Exercise directions: Which lines of the data below include the string "width"? Return each of them.

===== Records for the task

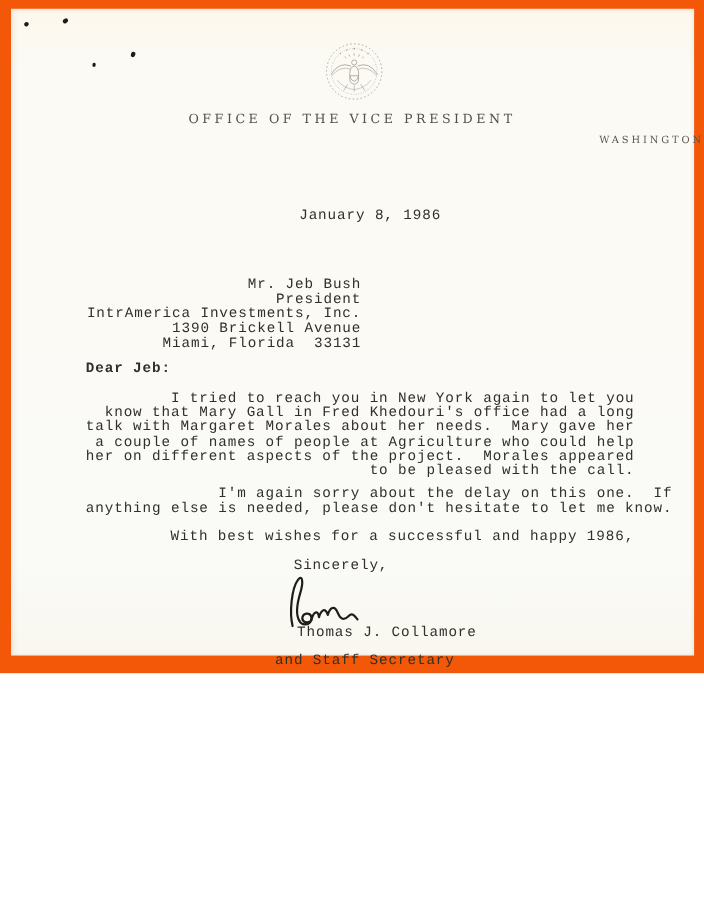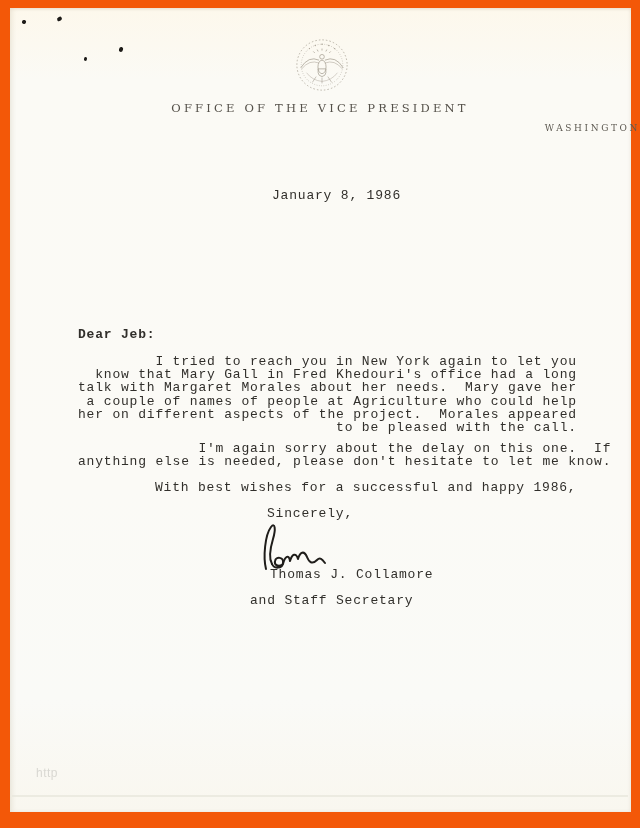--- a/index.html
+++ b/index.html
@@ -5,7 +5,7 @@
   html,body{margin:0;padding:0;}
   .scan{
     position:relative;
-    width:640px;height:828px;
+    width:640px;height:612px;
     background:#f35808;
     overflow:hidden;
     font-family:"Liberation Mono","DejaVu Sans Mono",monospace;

==========
===== Records for the task

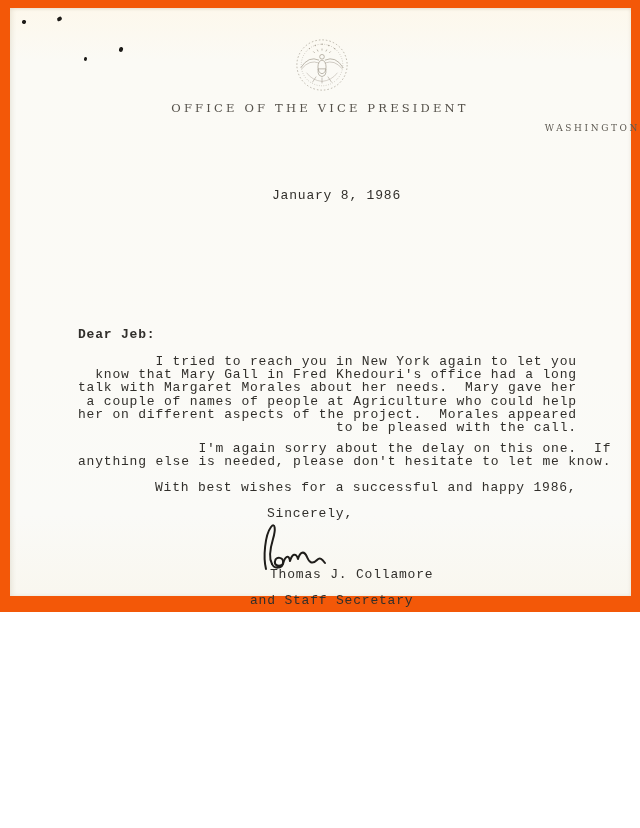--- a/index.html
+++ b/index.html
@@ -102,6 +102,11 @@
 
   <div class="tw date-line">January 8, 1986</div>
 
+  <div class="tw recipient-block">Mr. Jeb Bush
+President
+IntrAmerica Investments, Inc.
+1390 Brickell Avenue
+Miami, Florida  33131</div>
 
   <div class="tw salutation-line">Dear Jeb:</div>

==========

Answer to the problem:
-    width:640px;height:828px;
+    width:640px;height:612px;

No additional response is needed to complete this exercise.